Your goal: Print the data below exactly, but only the lines from the one containing "T-skjorte med lengre ermer" down to the one containing "również zwrócić uwagę", inclusive.

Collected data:
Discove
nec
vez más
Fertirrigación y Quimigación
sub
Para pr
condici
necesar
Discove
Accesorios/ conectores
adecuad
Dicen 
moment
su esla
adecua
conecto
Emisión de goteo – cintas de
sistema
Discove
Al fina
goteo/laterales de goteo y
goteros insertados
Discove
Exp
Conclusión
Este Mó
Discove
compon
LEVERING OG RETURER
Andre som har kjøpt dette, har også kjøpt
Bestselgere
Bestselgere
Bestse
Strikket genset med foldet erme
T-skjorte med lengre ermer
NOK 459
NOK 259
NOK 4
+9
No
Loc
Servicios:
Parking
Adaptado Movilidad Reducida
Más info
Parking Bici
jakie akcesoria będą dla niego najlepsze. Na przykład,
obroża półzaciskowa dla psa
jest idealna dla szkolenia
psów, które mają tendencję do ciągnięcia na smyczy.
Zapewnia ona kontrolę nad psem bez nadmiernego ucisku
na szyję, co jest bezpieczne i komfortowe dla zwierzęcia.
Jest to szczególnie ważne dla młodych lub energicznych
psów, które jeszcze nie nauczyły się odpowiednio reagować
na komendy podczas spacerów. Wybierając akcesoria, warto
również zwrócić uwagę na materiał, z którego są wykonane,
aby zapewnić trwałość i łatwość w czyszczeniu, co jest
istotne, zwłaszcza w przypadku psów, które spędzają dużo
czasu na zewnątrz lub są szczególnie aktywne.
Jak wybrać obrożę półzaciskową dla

Result for this exercise:
T-skjorte med lengre ermer
NOK 459
NOK 259
NOK 4
+9
No
Loc
Servicios:
Parking
Adaptado Movilidad Reducida
Más info
Parking Bici
jakie akcesoria będą dla niego najlepsze. Na przykład,
obroża półzaciskowa dla psa
jest idealna dla szkolenia
psów, które mają tendencję do ciągnięcia na smyczy.
Zapewnia ona kontrolę nad psem bez nadmiernego ucisku
na szyję, co jest bezpieczne i komfortowe dla zwierzęcia.
Jest to szczególnie ważne dla młodych lub energicznych
psów, które jeszcze nie nauczyły się odpowiednio reagować
na komendy podczas spacerów. Wybierając akcesoria, warto
również zwrócić uwagę na materiał, z którego są wykonane,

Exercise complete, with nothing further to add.